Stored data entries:
******

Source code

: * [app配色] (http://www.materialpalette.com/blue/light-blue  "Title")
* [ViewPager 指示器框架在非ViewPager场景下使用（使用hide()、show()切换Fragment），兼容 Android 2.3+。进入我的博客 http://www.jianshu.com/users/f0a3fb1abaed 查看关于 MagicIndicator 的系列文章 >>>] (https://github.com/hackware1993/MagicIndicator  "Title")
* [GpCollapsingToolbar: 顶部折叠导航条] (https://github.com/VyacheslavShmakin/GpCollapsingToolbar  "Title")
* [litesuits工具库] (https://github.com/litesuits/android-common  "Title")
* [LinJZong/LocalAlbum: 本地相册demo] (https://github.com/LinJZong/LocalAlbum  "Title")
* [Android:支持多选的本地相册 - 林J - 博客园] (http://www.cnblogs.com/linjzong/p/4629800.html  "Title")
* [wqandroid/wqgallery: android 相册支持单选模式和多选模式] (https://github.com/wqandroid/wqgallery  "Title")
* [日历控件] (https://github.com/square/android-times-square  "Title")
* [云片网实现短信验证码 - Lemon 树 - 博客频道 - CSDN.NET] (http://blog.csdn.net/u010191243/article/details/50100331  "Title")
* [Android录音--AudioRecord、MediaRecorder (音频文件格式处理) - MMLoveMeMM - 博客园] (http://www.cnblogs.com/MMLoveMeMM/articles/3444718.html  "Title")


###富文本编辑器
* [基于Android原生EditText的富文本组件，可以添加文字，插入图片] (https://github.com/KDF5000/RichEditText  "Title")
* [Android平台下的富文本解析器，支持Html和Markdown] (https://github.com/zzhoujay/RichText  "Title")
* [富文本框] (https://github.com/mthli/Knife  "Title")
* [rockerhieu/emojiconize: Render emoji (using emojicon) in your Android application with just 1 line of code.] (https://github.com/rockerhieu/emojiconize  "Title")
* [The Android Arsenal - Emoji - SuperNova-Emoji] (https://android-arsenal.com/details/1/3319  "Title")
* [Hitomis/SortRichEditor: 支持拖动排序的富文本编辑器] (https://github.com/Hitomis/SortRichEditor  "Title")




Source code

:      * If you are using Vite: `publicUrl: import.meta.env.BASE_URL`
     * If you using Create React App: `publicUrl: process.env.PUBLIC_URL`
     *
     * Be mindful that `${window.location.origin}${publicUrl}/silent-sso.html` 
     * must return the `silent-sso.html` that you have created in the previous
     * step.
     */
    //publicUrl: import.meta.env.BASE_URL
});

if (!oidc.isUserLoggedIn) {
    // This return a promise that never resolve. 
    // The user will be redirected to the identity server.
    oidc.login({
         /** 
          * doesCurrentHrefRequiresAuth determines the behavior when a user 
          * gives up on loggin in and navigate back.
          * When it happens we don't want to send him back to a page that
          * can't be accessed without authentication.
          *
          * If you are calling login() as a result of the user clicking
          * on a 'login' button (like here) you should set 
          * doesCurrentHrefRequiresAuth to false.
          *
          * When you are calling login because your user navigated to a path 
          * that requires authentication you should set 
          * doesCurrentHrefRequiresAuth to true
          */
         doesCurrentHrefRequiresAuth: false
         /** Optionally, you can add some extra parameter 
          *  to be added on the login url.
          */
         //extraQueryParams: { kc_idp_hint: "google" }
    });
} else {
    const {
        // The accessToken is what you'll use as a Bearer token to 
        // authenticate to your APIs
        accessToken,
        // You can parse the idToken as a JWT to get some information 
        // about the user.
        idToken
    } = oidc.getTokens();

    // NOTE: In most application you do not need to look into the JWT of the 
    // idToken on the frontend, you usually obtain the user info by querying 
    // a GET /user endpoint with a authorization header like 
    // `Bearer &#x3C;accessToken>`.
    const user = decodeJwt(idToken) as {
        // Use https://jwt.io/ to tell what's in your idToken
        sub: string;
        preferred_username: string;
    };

******

» **DIRECTIONS**: All records shown above are to be reproduced without any alteration.

» **ANSWER TO THE PROBLEM**:
Source code

: * [app配色] (http://www.materialpalette.com/blue/light-blue  "Title")
* [ViewPager 指示器框架在非ViewPager场景下使用（使用hide()、show()切换Fragment），兼容 Android 2.3+。进入我的博客 http://www.jianshu.com/users/f0a3fb1abaed 查看关于 MagicIndicator 的系列文章 >>>] (https://github.com/hackware1993/MagicIndicator  "Title")
* [GpCollapsingToolbar: 顶部折叠导航条] (https://github.com/VyacheslavShmakin/GpCollapsingToolbar  "Title")
* [litesuits工具库] (https://github.com/litesuits/android-common  "Title")
* [LinJZong/LocalAlbum: 本地相册demo] (https://github.com/LinJZong/LocalAlbum  "Title")
* [Android:支持多选的本地相册 - 林J - 博客园] (http://www.cnblogs.com/linjzong/p/4629800.html  "Title")
* [wqandroid/wqgallery: android 相册支持单选模式和多选模式] (https://github.com/wqandroid/wqgallery  "Title")
* [日历控件] (https://github.com/square/android-times-square  "Title")
* [云片网实现短信验证码 - Lemon 树 - 博客频道 - CSDN.NET] (http://blog.csdn.net/u010191243/article/details/50100331  "Title")
* [Android录音--AudioRecord、MediaRecorder (音频文件格式处理) - MMLoveMeMM - 博客园] (http://www.cnblogs.com/MMLoveMeMM/articles/3444718.html  "Title")


###富文本编辑器
* [基于Android原生EditText的富文本组件，可以添加文字，插入图片] (https://github.com/KDF5000/RichEditText  "Title")
* [Android平台下的富文本解析器，支持Html和Markdown] (https://github.com/zzhoujay/RichText  "Title")
* [富文本框] (https://github.com/mthli/Knife  "Title")
* [rockerhieu/emojiconize: Render emoji (using emojicon) in your Android application with just 1 line of code.] (https://github.com/rockerhieu/emojiconize  "Title")
* [The Android Arsenal - Emoji - SuperNova-Emoji] (https://android-arsenal.com/details/1/3319  "Title")
* [Hitomis/SortRichEditor: 支持拖动排序的富文本编辑器] (https://github.com/Hitomis/SortRichEditor  "Title")




Source code

:      * If you are using Vite: `publicUrl: import.meta.env.BASE_URL`
     * If you using Create React App: `publicUrl: process.env.PUBLIC_URL`
     *
     * Be mindful that `${window.location.origin}${publicUrl}/silent-sso.html` 
     * must return the `silent-sso.html` that you have created in the previous
     * step.
     */
    //publicUrl: import.meta.env.BASE_URL
});

if (!oidc.isUserLoggedIn) {
    // This return a promise that never resolve. 
    // The user will be redirected to the identity server.
    oidc.login({
         /** 
          * doesCurrentHrefRequiresAuth determines the behavior when a user 
          * gives up on loggin in and navigate back.
          * When it happens we don't want to send him back to a page that
          * can't be accessed without authentication.
          *
          * If you are calling login() as a result of the user clicking
          * on a 'login' button (like here) you should set 
          * doesCurrentHrefRequiresAuth to false.
          *
          * When you are calling login because your user navigated to a path 
          * that requires authentication you should set 
          * doesCurrentHrefRequiresAuth to true
          */
         doesCurrentHrefRequiresAuth: false
         /** Optionally, you can add some extra parameter 
          *  to be added on the login url.
          */
         //extraQueryParams: { kc_idp_hint: "google" }
    });
} else {
    const {
        // The accessToken is what you'll use as a Bearer token to 
        // authenticate to your APIs
        accessToken,
        // You can parse the idToken as a JWT to get some information 
        // about the user.
        idToken
    } = oidc.getTokens();

    // NOTE: In most application you do not need to look into the JWT of the 
    // idToken on the frontend, you usually obtain the user info by querying 
    // a GET /user endpoint with a authorization header like 
    // `Bearer &#x3C;accessToken>`.
    const user = decodeJwt(idToken) as {
        // Use https://jwt.io/ to tell what's in your idToken
        sub: string;
        preferred_username: string;
    };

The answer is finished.